For companies that do integrate into this type of data, depending on the size of the fleet, the incoming data can be quite large, arriving at a high frequency,” he said. “The system that uses this telematics-type data, once consumed, should be designed in such a way that it is not directly coupled to the data stream.”

Boxes Unplugged

There are aspects of fleet telematics project planning that are common to most project planning. For example, communications within the organization are essential in any project, but they can be particularly crucial in fleet telematics, McKinsey’s Saleem Zafar reminds us.

Failure lurks when information on the undertaking is not shared throughout the organization, he indicated. Project goals must be “fully explained to the people on the front line,” he said, emphasizing that this is an ongoing requirement.

“Maintenance of hardware is important. At times, there is some bad behavior,” he said. “Boxes can become unplugged.” If drivers are involved in planning, and driver benefits are considered and continuously communicated as part of the process, successful implementations are more likely.

Understanding how data will be used on the back-end, where it is analyzed, is key to up-front planning too. IT and fleet managers need to connect data, organize data, capture insights, make decisions and then look for continuous improvements, Zafar said. It begins with imagining what the back-end business analyst dashboards will look like.
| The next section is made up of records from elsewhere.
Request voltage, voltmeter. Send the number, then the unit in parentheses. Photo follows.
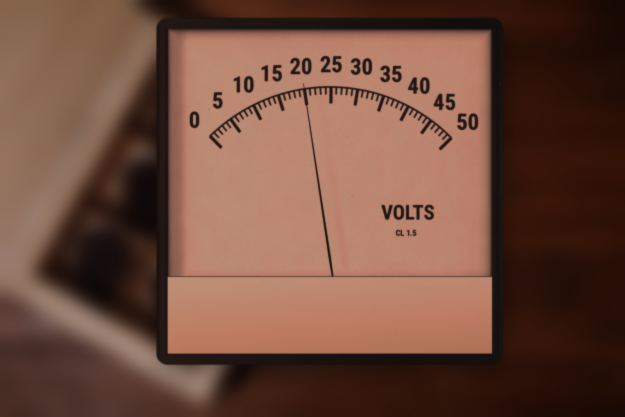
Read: 20 (V)
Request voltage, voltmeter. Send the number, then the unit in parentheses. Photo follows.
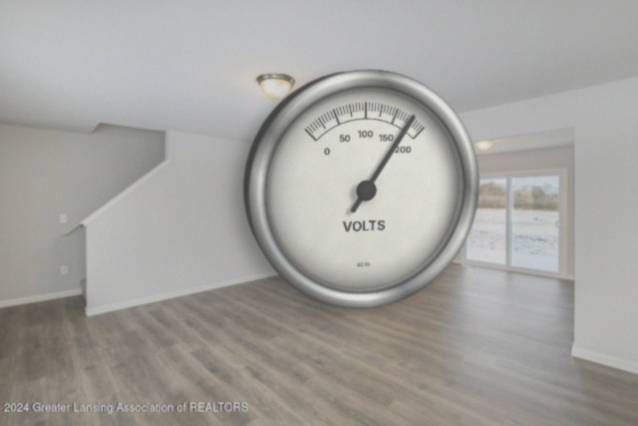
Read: 175 (V)
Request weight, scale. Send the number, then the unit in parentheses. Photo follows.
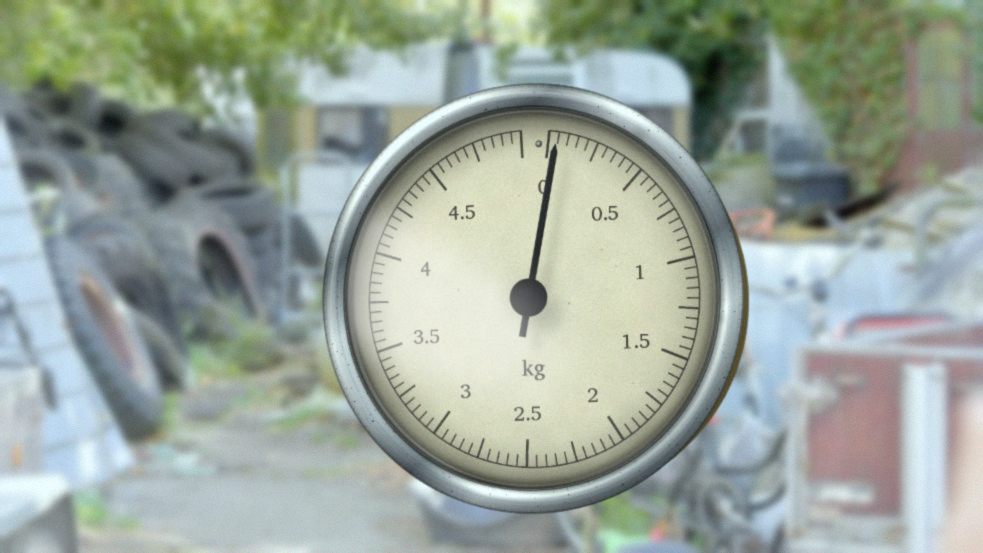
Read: 0.05 (kg)
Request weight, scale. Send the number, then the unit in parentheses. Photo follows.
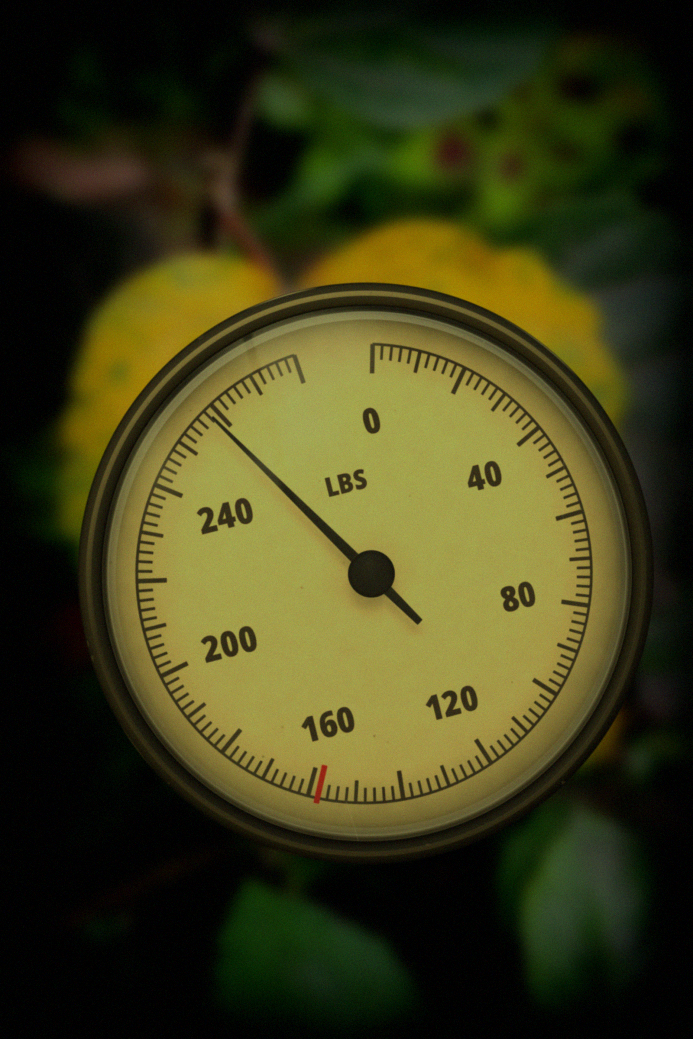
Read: 258 (lb)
“Picking the metrics to analyze is an important step, as well as deciding on the right cadence for reviewing those metrics,” he said. There are everyday conversations between dispatchers, terminal managers and drivers that provide clues to successful end-to-end IoT telematics system building.

In the end, to get the most value out of telematics, it is vital for organizations to nurture a wide performance-oriented management culture, Zafar said, reflecting on the message contained in “Driving value from fleet telematics,” a paper he co-authored with other McKinsey experts.